We can see that the non-overlap region is distorted.

[73]:
st.pl.optimization_animation(
    aligned_slices = aligned_slices,
    spatial_key=spatial_key,
    key_added=key_added,
    iter_key_added = "iter_spatial",
    filename = "./results/optimization_animate_partial_starmap_with_flexible_nonrigid",
    fps = 10,
    stepsize = 10,
    label_key=cluster_key,
    n_sampling=20000,
)

Alt Text

[74]:
# Visualize the nonrigid alignment results
st.pl.overlay_slices_2d(slices = aligned_slices, spatial_key = key_added+'_nonrigid', height=5, overlay_type='backward')
../../../_images/tutorials_notebooks_3_alignment_3._Partial_alignment_of_Spateo_for_2D_slices_58_0.png
[75]:
# Visualize the rigid alignment results
st.pl.overlay_slices_2d(slices = aligned_slices, spatial_key = key_added, height=5, overlay_type='backward')
../../../_images/tutorials_notebooks_3_alignment_3._Partial_alignment_of_Spateo_for_2D_slices_59_0.png

Also let’s try set nn_init to False

[76]:
key_added = 'align_spatial'
spatial_key = 'spatial'
# spateo return aligned slices as well as the mapping matrix
aligned_slices, pis = st.align.morpho_align(
    models=[slice1, slice2],
    spatial_key=spatial_key,
    key_added=key_added,
    device=device,
    partial_robust_level=50,
    max_iter=500,
    rep_layer=['X_pca'],
    rep_field=['obsm'],
    dissimilarity=['cos'],
    nn_init=False,

)
|-----> [Models alignment based on morpho, mode: SN-S.] in progress: 100.0000%|-----> Filtered all samples for common genes.
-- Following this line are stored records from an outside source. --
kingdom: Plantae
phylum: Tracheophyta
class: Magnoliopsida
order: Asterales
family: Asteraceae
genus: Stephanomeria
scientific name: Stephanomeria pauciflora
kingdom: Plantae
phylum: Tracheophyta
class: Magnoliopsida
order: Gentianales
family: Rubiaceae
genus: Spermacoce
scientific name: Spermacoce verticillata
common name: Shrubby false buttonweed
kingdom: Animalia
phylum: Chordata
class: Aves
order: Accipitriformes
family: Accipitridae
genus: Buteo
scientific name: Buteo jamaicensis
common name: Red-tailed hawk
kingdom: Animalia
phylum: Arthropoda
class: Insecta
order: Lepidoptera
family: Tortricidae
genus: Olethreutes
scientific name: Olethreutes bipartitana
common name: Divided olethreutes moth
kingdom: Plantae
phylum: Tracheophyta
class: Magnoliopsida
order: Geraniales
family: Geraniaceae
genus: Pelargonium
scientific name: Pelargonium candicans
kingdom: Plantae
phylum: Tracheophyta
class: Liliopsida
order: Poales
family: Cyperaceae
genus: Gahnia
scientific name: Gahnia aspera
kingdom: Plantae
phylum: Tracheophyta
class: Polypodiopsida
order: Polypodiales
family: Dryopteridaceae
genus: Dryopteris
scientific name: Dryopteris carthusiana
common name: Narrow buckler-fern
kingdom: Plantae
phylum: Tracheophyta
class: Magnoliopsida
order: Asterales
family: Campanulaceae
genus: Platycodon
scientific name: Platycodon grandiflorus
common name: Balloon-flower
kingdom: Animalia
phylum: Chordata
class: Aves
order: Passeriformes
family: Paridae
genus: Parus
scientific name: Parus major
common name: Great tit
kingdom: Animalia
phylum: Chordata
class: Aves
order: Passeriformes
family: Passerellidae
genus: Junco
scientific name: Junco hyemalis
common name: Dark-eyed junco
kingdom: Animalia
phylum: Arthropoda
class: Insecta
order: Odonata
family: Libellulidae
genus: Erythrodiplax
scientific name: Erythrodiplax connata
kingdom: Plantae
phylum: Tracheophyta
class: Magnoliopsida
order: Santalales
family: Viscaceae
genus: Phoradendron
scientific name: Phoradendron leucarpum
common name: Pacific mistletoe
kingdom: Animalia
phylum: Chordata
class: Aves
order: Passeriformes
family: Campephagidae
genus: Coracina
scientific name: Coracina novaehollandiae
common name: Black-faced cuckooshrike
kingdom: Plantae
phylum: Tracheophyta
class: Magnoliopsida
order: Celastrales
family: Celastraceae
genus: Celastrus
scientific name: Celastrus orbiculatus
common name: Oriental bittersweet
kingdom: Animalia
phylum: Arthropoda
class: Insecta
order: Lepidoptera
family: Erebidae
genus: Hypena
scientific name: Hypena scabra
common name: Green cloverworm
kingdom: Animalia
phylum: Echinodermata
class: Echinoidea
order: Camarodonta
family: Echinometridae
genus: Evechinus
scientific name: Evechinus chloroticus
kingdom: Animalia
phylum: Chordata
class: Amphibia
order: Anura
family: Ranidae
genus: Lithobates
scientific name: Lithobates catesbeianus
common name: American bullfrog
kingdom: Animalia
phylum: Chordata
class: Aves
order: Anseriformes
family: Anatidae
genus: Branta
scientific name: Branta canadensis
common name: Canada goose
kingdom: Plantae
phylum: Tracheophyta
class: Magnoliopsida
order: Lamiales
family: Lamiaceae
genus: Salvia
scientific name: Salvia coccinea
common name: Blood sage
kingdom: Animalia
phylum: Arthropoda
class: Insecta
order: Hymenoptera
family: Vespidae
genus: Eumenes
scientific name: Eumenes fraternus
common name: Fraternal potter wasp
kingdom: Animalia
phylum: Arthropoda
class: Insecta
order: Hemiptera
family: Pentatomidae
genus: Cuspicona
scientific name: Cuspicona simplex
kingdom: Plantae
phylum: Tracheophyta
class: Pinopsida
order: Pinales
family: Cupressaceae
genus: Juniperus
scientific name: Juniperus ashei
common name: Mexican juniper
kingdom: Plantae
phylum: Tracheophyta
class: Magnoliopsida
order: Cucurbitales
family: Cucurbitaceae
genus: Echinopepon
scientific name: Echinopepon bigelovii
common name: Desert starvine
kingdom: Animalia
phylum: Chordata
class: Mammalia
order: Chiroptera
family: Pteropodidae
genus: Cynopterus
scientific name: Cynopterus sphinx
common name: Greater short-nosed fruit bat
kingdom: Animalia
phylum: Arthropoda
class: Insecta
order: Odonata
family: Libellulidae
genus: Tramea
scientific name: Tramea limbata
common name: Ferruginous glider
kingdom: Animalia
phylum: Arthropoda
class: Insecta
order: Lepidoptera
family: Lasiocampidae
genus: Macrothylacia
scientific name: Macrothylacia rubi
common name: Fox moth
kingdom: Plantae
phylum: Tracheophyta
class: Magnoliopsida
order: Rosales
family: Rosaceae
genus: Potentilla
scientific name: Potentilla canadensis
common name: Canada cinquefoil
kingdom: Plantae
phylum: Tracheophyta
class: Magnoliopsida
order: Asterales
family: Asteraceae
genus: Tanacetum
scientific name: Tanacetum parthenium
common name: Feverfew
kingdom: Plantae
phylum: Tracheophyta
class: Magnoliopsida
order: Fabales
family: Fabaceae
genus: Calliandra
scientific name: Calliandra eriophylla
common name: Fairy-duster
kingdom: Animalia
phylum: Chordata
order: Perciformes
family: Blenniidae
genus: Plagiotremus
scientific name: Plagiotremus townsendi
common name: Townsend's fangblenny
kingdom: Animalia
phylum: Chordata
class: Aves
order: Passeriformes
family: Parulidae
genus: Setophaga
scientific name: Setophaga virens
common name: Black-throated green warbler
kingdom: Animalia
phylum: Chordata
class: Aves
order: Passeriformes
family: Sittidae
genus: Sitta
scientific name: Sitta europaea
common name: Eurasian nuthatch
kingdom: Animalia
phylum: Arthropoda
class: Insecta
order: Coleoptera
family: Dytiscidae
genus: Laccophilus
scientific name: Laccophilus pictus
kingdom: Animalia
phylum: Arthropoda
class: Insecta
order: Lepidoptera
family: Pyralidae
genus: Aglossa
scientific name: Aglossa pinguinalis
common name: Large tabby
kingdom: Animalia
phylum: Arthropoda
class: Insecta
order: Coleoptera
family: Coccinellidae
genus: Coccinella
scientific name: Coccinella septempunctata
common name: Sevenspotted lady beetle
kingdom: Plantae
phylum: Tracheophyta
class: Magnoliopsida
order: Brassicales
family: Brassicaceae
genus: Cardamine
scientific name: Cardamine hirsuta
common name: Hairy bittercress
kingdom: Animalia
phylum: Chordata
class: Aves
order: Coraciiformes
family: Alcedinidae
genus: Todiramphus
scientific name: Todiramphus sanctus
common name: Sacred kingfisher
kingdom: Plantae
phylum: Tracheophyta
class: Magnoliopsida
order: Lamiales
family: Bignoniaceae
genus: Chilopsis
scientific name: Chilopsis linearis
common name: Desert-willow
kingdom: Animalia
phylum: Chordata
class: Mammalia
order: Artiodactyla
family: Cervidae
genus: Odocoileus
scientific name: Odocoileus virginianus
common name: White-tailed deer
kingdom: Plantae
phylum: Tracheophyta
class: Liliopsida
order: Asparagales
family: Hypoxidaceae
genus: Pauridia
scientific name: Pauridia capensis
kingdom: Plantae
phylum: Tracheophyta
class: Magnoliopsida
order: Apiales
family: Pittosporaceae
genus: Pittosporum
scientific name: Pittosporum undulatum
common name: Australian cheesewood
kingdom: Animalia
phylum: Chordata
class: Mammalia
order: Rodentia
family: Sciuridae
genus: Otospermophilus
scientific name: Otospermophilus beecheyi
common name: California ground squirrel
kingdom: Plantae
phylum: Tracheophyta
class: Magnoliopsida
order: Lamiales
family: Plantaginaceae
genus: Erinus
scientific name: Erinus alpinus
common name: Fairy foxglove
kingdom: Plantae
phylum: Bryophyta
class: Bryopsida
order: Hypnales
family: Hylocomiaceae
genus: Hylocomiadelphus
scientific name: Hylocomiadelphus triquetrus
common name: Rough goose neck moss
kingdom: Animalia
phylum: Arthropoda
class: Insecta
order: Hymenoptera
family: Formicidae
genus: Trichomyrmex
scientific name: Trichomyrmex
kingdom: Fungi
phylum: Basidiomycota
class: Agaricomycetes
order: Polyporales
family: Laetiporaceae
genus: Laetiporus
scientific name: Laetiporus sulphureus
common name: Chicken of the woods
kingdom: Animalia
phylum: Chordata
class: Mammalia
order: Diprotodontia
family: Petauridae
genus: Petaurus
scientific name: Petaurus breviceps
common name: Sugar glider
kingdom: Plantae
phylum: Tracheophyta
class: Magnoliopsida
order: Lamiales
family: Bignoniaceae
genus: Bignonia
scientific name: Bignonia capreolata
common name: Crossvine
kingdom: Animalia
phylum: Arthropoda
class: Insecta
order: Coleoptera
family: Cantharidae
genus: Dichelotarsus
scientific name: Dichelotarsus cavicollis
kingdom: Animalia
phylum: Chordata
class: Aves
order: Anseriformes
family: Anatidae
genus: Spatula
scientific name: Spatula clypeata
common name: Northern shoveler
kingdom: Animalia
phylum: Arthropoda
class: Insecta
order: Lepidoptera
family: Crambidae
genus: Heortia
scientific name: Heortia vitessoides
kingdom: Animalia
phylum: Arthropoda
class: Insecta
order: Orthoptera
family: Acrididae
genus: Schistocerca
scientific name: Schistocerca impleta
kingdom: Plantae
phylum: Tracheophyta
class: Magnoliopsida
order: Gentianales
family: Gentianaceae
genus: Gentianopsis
There are 1022 common genes.
|-----> Spatial coordinates normalization params:
|-----------> Scale: tensor([16660.1055, 16660.1055])...
|-----------> Scale: tensor([[19145.3926, 25693.7109],
        [20163.9238, 49613.6914]], device='cuda:0')...
|-----> Preprocess finished.
|-----> [Start Spateo pairwise alignment] in progress: 100.0000%
|-----> [Start Spateo pairwise alignment] finished [33.2849s]
|-----> Key Parameters: gamma: 0.5081432461738586; sigma2: 0.001910524326376617; probability_parameters: [tensor(0.0100, device='cuda:0')]
|-----> [Models alignment based on morpho, mode: SN-S.] in progress: 100.0000%
|-----> [Models alignment based on morpho, mode: SN-S.] finished [0.4013s]
[77]:
# Visualize the rigid alignment results
st.pl.overlay_slices_2d(slices = aligned_slices, spatial_key = key_added, height=5, overlay_type='backward')
../../../_images/tutorials_notebooks_3_alignment_3._Partial_alignment_of_Spateo_for_2D_slices_62_0.png

Conclusion

In this tutorial, we’ve demonstrated how to perform partial alignment using Spateo. Spateo can accurately, efficiently, and robustly align partially overlapping slices while identifying non-overlapping regions. We also explored key parameters that impact Spateo’s partial alignment, such as partial_robust_level, nn_init, and nonrigid alignment parameters. Increasing partial_robust_level enhances robustness in partial alignment, while increasing the flexibility of nonrigid transformations can reduce alignment performance. It is recommended to always enable nn_init for optimal results.